TASK REQUIREMENTS:
All lines below between the line with "Telefonoa: 943 30 40 30" and the line with "répond à une double exigence : écologique et", including both, must be copied exactly, and the pictures must be omitted.

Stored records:
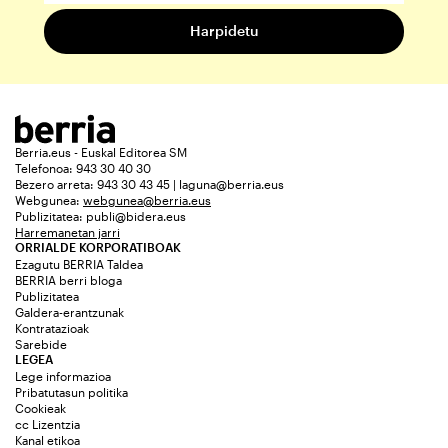
Berria.eus - Euskal Editorea SM
Telefonoa: 943 30 40 30
Bezero arreta: 943 30 43 45 | laguna@berria.eus
Webgunea:
webgunea@berria.eus
Publizitatea:
publi@bidera.eus
Harremanetan jarri
ORRIALDE KORPORATIBOAK
Ezagutu BERRIA Taldea
BERRIA berri bloga
Publizitatea
Galdera-erantzunak
Kontratazioak
Sarebide
LEGEA
Lege informazioa
Pribatutasun politika
Cookieak
cc Lizentzia
Kanal etikoa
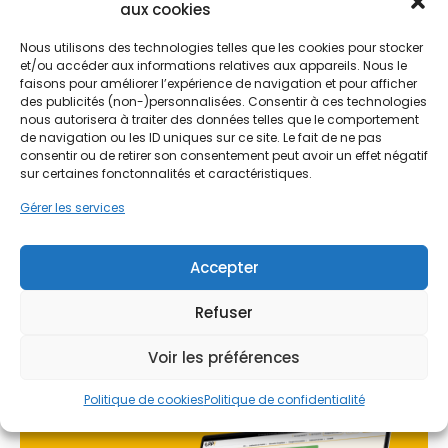
aux cookies
Nous utilisons des technologies telles que les cookies pour stocker
L'installation de panneaux solaires à Rambouillet
et/ou accéder aux informations relatives aux appareils. Nous le
répond à une double exigence : écologique et
faisons pour améliorer l’expérience de navigation et pour afficher
Ne passez pas à côté de vos
des publicités (non-)personnalisées. Consentir à ces technologies
économique. Avec la hausse constante des tarifs
aides !
nous autorisera à traiter des données telles que le comportement
de l'électricité, l'autonomie énergétique devient
de navigation ou les ID uniques sur ce site. Le fait de ne pas
une priorité pour de nombreux foyers. La
consentir ou de retirer son consentement peut avoir un effet négatif
configuration géographique de la région, avec ses
Faites vite, les budgets
sur certaines fonctonnalités et caractéristiques.
vastes espaces ouverts vers Orsonville ou
MaPrimeRénov' sont annuels et
Gazeran, permet souvent des orientations de
Gérer les services
limités. Les dossiers sont traités
toiture idéales. Même en lisière de forêt, où
l'ombrage peut être un facteur à considérer, des
par ordre d'arrivée.
Accepter
solutions techniques permettent d'optimiser le
rendement. PPF accompagne les habitants de la
Contactez-nous maintenant
Refuser
région pour évaluer le potentiel exact de chaque
pour maximiser vos aides !
toiture, qu'il s'agisse d'une meulière traditionnelle
ou d'une construction plus récente.
Voir les préférences
Je prends rdv !
Politique de cookies
Politique de confidentialité
Le contexte local favorise également la
mutualisation des bonnes pratiques énergétiques.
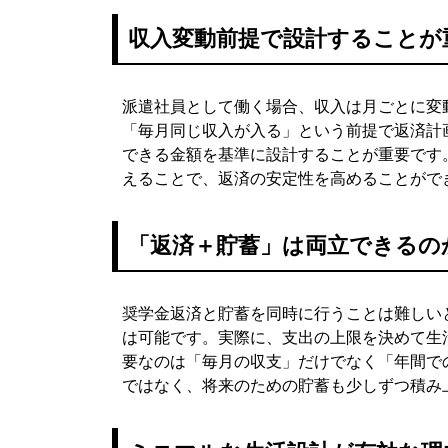
収入変動前提で設計することが
派遣社員として働く場合、収入は月ごとに変
「毎月同じ収入が入る」という前提で返済計
できる金額を基準に設計することが重要です
えることで、返済の安定性を高めることがで
「返済＋貯蓄」は両立できるの
奨学金返済と貯蓄を同時に行うことは難しい
は可能です。実際に、支出の上限を決めて生
要なのは「毎月の収支」だけでなく「年間で
ではなく、将来のための貯蓄も少しずつ積み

EXERCISE RESULT:
Telefonoa: 943 30 40 30
Bezero arreta: 943 30 43 45 | laguna@berria.eus
Webgunea:
webgunea@berria.eus
Publizitatea:
publi@bidera.eus
Harremanetan jarri
ORRIALDE KORPORATIBOAK
Ezagutu BERRIA Taldea
BERRIA berri bloga
Publizitatea
Galdera-erantzunak
Kontratazioak
Sarebide
LEGEA
Lege informazioa
Pribatutasun politika
Cookieak
cc Lizentzia
Kanal etikoa
aux cookies
Nous utilisons des technologies telles que les cookies pour stocker
L'installation de panneaux solaires à Rambouillet
et/ou accéder aux informations relatives aux appareils. Nous le
répond à une double exigence : écologique et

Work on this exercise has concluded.